§ **GOAL**:
Copy the material below word for word, from its first line through the line containing "locality: Southern Texas, Kerrville, Kerr", including both of those lines.

— Start of TASK INPUT —

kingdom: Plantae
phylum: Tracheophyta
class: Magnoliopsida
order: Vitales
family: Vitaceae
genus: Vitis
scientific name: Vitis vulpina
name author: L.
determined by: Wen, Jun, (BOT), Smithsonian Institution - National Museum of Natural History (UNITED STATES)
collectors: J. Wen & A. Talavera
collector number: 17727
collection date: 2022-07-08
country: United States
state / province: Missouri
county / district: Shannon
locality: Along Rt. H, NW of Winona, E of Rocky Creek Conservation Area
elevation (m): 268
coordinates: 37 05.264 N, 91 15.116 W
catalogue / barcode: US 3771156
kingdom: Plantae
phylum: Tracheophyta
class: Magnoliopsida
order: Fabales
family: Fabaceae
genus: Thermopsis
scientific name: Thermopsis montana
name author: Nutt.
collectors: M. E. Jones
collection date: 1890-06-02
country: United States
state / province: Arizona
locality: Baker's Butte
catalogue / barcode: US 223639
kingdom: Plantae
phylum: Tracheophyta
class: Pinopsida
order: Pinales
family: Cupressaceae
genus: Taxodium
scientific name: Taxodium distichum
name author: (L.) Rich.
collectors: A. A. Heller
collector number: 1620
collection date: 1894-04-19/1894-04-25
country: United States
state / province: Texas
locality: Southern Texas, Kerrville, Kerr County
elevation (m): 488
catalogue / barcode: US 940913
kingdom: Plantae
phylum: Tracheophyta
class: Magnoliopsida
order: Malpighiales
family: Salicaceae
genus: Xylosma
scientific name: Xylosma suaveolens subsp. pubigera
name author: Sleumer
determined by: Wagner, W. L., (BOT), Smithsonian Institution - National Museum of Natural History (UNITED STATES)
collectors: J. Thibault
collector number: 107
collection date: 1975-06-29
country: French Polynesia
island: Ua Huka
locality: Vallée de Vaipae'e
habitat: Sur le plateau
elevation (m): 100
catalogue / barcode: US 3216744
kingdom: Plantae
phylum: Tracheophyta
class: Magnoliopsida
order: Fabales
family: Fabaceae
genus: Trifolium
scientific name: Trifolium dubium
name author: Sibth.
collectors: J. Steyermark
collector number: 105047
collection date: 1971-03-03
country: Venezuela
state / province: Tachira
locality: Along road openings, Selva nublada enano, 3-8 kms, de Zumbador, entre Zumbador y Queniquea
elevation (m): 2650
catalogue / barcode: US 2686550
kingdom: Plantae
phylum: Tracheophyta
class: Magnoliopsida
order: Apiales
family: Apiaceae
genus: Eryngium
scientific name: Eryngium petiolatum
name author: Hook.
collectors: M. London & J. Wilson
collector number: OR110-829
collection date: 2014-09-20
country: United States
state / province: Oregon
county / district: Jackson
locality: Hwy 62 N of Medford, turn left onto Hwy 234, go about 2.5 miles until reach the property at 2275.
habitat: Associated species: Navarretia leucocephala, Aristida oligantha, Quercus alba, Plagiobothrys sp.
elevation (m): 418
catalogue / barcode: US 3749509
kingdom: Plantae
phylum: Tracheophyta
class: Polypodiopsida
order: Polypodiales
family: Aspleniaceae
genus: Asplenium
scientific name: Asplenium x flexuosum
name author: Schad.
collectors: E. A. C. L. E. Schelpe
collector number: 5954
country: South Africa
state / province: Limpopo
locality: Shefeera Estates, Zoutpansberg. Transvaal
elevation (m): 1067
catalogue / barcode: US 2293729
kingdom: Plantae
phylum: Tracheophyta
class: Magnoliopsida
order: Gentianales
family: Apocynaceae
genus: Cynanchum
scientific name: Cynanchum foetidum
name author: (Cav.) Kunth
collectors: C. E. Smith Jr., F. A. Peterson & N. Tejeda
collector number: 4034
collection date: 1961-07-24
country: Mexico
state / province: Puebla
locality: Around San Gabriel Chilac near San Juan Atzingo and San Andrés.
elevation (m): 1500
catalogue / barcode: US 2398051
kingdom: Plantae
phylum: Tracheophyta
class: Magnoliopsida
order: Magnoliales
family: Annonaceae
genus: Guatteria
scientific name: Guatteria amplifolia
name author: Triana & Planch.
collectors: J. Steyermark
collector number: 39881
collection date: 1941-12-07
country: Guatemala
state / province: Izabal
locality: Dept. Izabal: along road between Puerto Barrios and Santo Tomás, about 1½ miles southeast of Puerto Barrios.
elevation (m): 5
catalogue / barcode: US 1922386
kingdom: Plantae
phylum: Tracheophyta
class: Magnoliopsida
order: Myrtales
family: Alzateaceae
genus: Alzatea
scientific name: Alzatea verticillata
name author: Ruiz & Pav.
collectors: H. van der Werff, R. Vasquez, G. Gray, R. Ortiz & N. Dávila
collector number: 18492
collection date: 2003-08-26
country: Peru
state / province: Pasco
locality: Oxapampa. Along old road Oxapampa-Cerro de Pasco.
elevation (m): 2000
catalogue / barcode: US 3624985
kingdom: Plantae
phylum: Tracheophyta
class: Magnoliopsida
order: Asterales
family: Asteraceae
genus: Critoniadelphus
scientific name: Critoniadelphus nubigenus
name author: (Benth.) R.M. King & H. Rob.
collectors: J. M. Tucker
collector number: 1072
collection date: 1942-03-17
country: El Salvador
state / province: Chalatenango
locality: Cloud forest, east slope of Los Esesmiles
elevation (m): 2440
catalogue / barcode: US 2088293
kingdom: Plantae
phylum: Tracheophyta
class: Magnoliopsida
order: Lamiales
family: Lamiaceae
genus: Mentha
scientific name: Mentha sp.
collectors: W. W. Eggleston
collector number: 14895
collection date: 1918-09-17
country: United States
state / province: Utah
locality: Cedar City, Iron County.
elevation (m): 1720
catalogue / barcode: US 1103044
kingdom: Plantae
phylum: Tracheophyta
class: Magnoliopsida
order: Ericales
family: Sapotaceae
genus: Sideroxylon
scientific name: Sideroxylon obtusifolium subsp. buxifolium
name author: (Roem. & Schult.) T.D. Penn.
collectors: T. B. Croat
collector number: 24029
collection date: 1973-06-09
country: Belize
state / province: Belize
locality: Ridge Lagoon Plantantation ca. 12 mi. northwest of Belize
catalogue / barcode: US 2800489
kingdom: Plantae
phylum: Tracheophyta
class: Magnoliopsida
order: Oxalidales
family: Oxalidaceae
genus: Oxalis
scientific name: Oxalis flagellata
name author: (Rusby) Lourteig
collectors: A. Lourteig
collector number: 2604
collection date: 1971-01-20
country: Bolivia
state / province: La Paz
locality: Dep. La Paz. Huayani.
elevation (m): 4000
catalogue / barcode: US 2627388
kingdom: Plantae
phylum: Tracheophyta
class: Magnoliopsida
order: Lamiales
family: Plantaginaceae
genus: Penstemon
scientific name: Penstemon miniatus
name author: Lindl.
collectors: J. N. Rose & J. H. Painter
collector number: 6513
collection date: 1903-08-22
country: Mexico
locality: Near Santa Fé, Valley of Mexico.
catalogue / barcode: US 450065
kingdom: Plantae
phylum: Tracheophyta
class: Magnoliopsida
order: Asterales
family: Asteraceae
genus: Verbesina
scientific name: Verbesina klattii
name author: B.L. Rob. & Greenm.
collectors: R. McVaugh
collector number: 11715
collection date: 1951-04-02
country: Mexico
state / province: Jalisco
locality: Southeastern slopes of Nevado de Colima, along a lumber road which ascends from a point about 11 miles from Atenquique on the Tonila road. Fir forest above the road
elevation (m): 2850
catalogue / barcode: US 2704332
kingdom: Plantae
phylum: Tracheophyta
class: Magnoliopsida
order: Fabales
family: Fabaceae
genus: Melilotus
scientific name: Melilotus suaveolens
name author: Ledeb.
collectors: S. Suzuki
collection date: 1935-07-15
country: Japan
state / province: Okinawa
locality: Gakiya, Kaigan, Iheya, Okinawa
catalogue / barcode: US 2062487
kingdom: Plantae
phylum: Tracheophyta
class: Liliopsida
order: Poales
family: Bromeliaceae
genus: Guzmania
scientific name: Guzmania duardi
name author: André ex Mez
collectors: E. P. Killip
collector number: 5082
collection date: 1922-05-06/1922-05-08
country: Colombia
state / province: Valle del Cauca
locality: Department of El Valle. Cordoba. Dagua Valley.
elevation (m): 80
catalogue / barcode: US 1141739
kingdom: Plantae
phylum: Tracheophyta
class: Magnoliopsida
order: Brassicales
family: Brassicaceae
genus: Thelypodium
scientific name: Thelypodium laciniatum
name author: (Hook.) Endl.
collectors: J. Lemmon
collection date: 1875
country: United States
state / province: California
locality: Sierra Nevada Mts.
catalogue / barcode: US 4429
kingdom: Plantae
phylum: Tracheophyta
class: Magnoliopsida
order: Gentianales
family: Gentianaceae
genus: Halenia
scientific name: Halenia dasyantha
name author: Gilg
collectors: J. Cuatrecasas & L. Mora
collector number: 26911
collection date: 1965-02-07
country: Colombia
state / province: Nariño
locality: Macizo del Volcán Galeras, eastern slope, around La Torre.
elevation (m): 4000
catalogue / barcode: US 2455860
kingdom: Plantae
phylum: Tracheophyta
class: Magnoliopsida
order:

— End of TASK INPUT —

§ **RESPONSE TO THIS TASK**:
kingdom: Plantae
phylum: Tracheophyta
class: Magnoliopsida
order: Vitales
family: Vitaceae
genus: Vitis
scientific name: Vitis vulpina
name author: L.
determined by: Wen, Jun, (BOT), Smithsonian Institution - National Museum of Natural History (UNITED STATES)
collectors: J. Wen & A. Talavera
collector number: 17727
collection date: 2022-07-08
country: United States
state / province: Missouri
county / district: Shannon
locality: Along Rt. H, NW of Winona, E of Rocky Creek Conservation Area
elevation (m): 268
coordinates: 37 05.264 N, 91 15.116 W
catalogue / barcode: US 3771156
kingdom: Plantae
phylum: Tracheophyta
class: Magnoliopsida
order: Fabales
family: Fabaceae
genus: Thermopsis
scientific name: Thermopsis montana
name author: Nutt.
collectors: M. E. Jones
collection date: 1890-06-02
country: United States
state / province: Arizona
locality: Baker's Butte
catalogue / barcode: US 223639
kingdom: Plantae
phylum: Tracheophyta
class: Pinopsida
order: Pinales
family: Cupressaceae
genus: Taxodium
scientific name: Taxodium distichum
name author: (L.) Rich.
collectors: A. A. Heller
collector number: 1620
collection date: 1894-04-19/1894-04-25
country: United States
state / province: Texas
locality: Southern Texas, Kerrville, Kerr County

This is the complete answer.